### Exercise objective
Arrange the lines of the records below as a numbered list, beginning at the start of the records and ending with the line that contains "genus: Phalacrocorax". Leave out any blank lines.
═════ Dataset ═════
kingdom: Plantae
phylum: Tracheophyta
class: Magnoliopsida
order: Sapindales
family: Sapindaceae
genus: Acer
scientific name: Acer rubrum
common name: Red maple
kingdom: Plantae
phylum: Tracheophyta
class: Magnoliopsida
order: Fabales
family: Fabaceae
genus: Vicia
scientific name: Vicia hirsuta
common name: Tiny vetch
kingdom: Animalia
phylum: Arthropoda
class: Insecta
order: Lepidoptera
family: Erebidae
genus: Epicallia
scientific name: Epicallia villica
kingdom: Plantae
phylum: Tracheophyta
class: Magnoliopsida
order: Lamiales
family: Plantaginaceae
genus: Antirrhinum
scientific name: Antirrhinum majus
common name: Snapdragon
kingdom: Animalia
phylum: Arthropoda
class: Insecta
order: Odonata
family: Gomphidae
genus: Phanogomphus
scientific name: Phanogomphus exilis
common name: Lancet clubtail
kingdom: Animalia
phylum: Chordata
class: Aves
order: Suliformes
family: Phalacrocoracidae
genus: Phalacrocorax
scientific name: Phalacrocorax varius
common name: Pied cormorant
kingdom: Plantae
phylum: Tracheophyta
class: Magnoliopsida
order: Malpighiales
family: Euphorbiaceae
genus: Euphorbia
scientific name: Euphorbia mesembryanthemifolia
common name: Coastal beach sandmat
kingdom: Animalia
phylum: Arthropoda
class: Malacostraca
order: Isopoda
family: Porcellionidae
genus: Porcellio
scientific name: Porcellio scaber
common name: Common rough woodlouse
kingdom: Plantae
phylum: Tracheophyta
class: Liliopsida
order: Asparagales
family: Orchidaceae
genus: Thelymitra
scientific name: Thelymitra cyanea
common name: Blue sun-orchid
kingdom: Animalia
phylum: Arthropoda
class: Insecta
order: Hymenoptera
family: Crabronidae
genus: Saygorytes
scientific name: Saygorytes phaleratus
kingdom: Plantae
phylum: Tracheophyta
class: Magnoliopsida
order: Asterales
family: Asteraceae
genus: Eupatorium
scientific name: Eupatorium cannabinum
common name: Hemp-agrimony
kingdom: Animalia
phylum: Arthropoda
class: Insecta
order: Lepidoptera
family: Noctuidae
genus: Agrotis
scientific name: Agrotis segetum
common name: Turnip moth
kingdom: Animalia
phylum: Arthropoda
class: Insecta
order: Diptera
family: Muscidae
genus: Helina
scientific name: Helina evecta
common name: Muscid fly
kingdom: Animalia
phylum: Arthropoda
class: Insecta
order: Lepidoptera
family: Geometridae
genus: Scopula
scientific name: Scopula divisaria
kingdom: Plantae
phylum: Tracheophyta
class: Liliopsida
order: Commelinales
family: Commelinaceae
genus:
═════
### Written solution
1. kingdom: Plantae
2. phylum: Tracheophyta
3. class: Magnoliopsida
4. order: Sapindales
5. family: Sapindaceae
6. genus: Acer
7. scientific name: Acer rubrum
8. common name: Red maple
9. kingdom: Plantae
10. phylum: Tracheophyta
11. class: Magnoliopsida
12. order: Fabales
13. family: Fabaceae
14. genus: Vicia
15. scientific name: Vicia hirsuta
16. common name: Tiny vetch
17. kingdom: Animalia
18. phylum: Arthropoda
19. class: Insecta
20. order: Lepidoptera
21. family: Erebidae
22. genus: Epicallia
23. scientific name: Epicallia villica
24. kingdom: Plantae
25. phylum: Tracheophyta
26. class: Magnoliopsida
27. order: Lamiales
28. family: Plantaginaceae
29. genus: Antirrhinum
30. scientific name: Antirrhinum majus
31. common name: Snapdragon
32. kingdom: Animalia
33. phylum: Arthropoda
34. class: Insecta
35. order: Odonata
36. family: Gomphidae
37. genus: Phanogomphus
38. scientific name: Phanogomphus exilis
39. common name: Lancet clubtail
40. kingdom: Animalia
41. phylum: Chordata
42. class: Aves
43. order: Suliformes
44. family: Phalacrocoracidae
45. genus: Phalacrocorax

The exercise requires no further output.